[LLVMdev] Illegal Optimization(?): Combining empty type instances

Chris Lattner sabre at nondot.org
Tue Nov 1 16:01:01 PST 2005


On Tue, 1 Nov 2005, Evan Jones wrote:
> I think I may have found an illegal optimization in LLVM. The problem is that 
> if you have an empty type LLVM optimizes it away so it produces weird 
> results. The assembler output from llvm-gcc clearly outputs the "alloca" 
> instructions, so some other pass is removing them. I doubt if any real 
> program relies on this behaviour, and there is a trivial work around. 
> However, my program ran across this problem, so maybe it should be corrected.
>
> The expected output is that all four pointers will be unique and valid.
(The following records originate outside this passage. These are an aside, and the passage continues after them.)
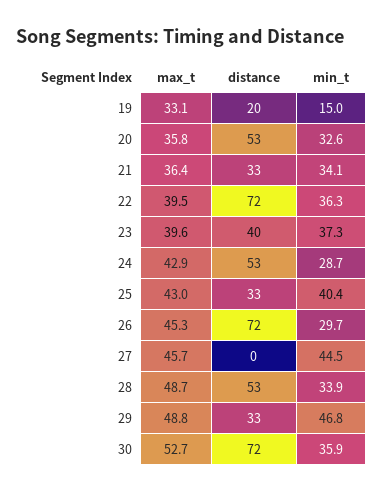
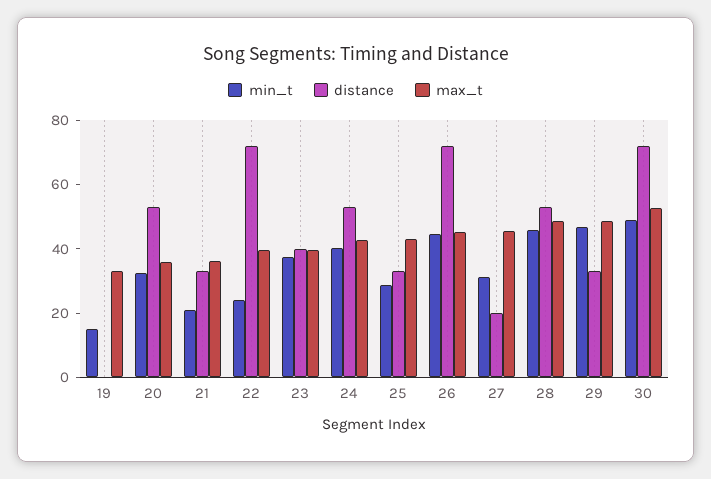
  {
    "max_t": {
      "19": 33.1,
      "20": 35.8,
      "21": 36.4,
      "22": 39.5,
      "23": 39.6,
      "24": 42.9,
      "25": 43,
      "26": 45.3,
      "27": 45.7,
      "28": 48.7,
      "29": 48.8,
      "30": 52.7
    },
    "distance": {
-     "19": 20,
+     "19": 0,
      "20": 53,
      "21": 33,
      "22": 72,
      "23": 40,
      "24": 53,
      "25": 33,
      "26": 72,
-     "27": 0,
+     "27": 20,
      "28": 53,
      "29": 33,
      "30": 72
    },
    "min_t": {
      "19": 15,
      "20": 32.6,
-     "21": 34.1,
+     "21": 20,
-     "22": 36.3,
+     "22": 25,
      "23": 37.3,
-     "24": 28.7,
+     "24": 40,
-     "25": 40.4,
+     "25": 30,
-     "26": 29.7,
+     "26": 45,
-     "27": 44.5,
+     "27": 30,
-     "28": 33.9,
+     "28": 45,
      "29": 46.8,
-     "30": 35.9
+     "30": 50
    }
  }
With

Uniqueness is something guaranteed by C++, but not by C.  In C, empty 
structures have size = 0, which gives you funny cases like this.  Consider 
the following:

struct Empty {};
struct Empty Foo[10];

The size of both 'Empty' and 'Foo' are zero, which means that each element 
of Foo is at the same address.

In the C++ world, this sort of thing is explicitly banned: the smallest 
structure you can get with standard C++ is one byte.

> This caused a problem in my program because I was testing if the two 
> addresses were equal, and the test was always returning true. The workaround 
> is to put something in the structure so that LLVM doesn't optimize it away. 
> The question is what does the C standard require?

I believe that LLVM's behavior is correct in this case.

> I'm assuming that GCC is doing the right thing, but I could be wrong.

GCC may well be doing what you expect in this case, but that may just be a 
side effect of it not optimizing as aggressively.